To do
The records that follow are to be given again exactly, with their pictures omitted.
+++ Dataset records +++
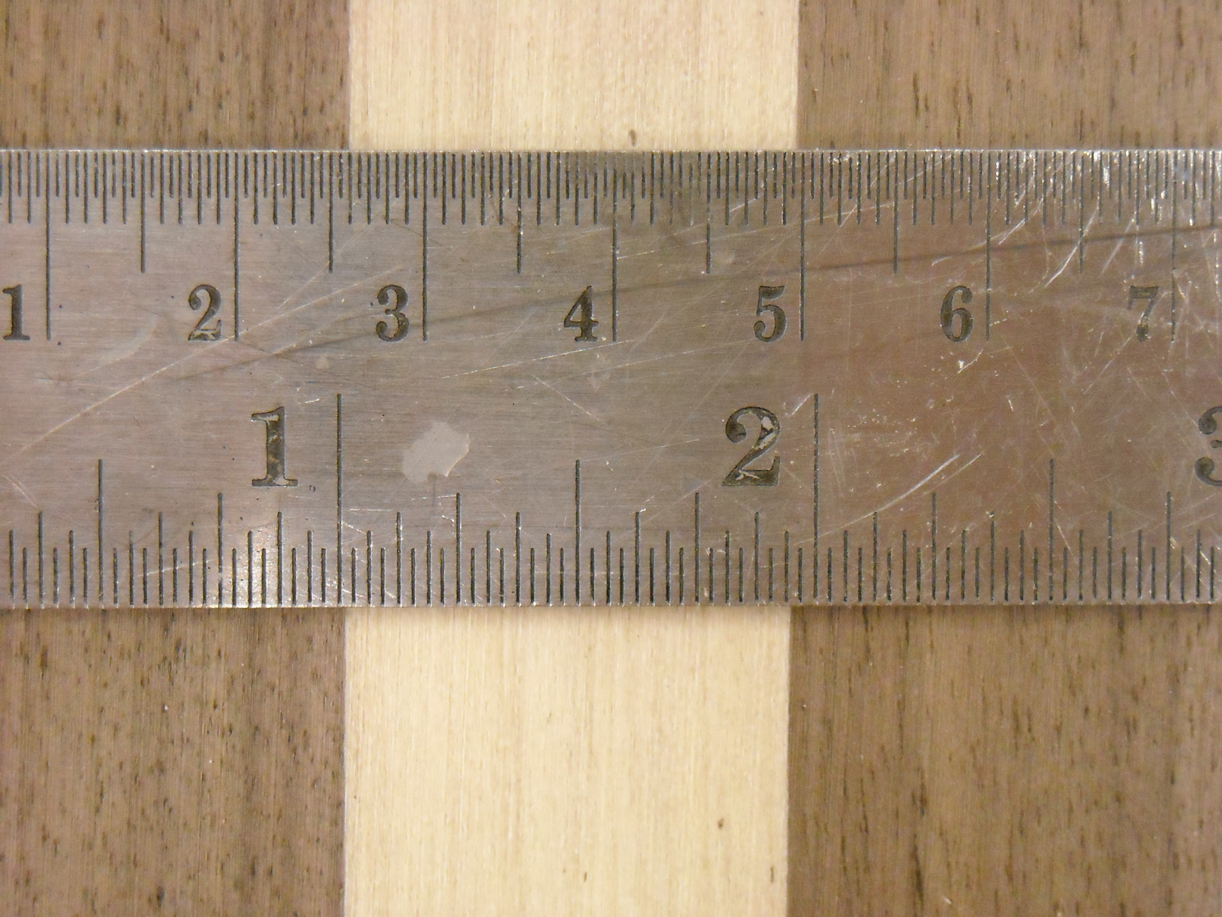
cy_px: 458
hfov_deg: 20.9
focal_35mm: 94
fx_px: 3318
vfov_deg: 15.7
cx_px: 611
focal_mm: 15.32
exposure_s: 1/26
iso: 800
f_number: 4.4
+++
Expected answer
cy_px: 458
hfov_deg: 20.9
focal_35mm: 94
fx_px: 3318
vfov_deg: 15.7
cx_px: 611
focal_mm: 15.32
exposure_s: 1/26
iso: 800
f_number: 4.4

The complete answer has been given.